11. Il résulte de ces textes que l'aveu, qu'il soit judiciaire ou extrajudiciaire, exige de la part de son auteur une manifestation non équivoque de sa volonté de reconnaître pour vrai un fait de nature à produire contre lui des conséquences juridiques.

12. Pour fixer le préjudice résultant pour M. [P] de l'accident dont il a été victime, l'arrêt retient, par motifs propres et adoptés, qu'il a admis à plusieurs reprises dans ses conclusions que son indemnisation doit correspondre au surcoût résultant des surfaces complémentaires et des aménagements spécifiques, ce qui constitue un aveu judiciaire et qu'il a reconnu, pour définir quel était ce surcoût, que l'expert devait le comparer au coût qu'aurait représenté pour lui, hors handicap, la construction d'une maison ou l'acquisition d'un appartement, cette reconnaissance étant bien faite judiciairement.
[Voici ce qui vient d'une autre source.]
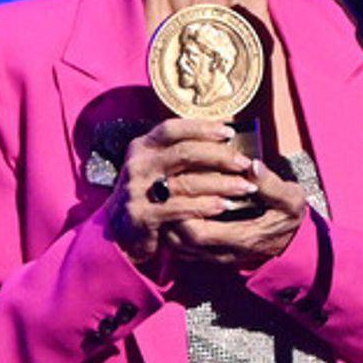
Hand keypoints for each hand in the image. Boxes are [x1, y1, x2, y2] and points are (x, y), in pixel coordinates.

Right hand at [104, 119, 259, 269]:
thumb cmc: (147, 196)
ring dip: (220, 184)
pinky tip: (225, 206)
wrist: (118, 234)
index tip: (229, 131)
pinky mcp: (142, 215)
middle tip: (245, 163)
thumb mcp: (154, 168)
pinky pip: (179, 208)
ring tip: (244, 187)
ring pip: (186, 182)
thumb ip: (178, 152)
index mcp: (142, 147)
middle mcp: (138, 165)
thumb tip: (221, 133)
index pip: (173, 129)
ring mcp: (137, 191)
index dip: (201, 127)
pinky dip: (205, 206)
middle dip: (219, 156)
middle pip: (184, 153)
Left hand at [166, 157, 305, 268]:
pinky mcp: (213, 255)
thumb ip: (271, 185)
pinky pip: (185, 250)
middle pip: (183, 243)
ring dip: (168, 227)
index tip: (177, 189)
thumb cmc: (289, 217)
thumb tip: (252, 165)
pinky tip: (172, 213)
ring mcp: (217, 256)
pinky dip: (174, 233)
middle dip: (169, 219)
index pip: (200, 233)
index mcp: (243, 238)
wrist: (293, 241)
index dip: (184, 214)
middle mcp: (226, 253)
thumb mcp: (291, 199)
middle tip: (163, 192)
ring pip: (180, 248)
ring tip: (164, 201)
13. En statuant ainsi, alors que les conclusions de M. [P] portaient sur une appréciation en droit du contenu du préjudice indemnisable et ne constituaient pas l'aveu d'un fait, la cour d'appel a violé les textes susvisés.

PAR CES MOTIFS, et sans qu'il y ait lieu de statuer sur l'autre grief du pourvoi, la Cour :

CASSE ET ANNULE, en toutes ses dispositions, l'arrêt rendu le 5 mai 2021, entre les parties, par la chambre civile de la cour d'appel d'Agen ;

Remet l'affaire et les parties dans l'état où elles se trouvaient avant cet arrêt et les renvoie devant la cour d'appel de Toulouse.

Arrêt rendu en formation restreinte hors RNSM.

- Président : M. Pireyre - Rapporteur : M. Delbano - Avocat général : Mme Trassoudaine-Verger - Avocat(s) : SARL Boré, Salve de Bruneton et Mégret ; SCP Rocheteau, Uzan-Sarano et Goulet -

Textes visés :

Articles 1383 et 1383-2 du code civil.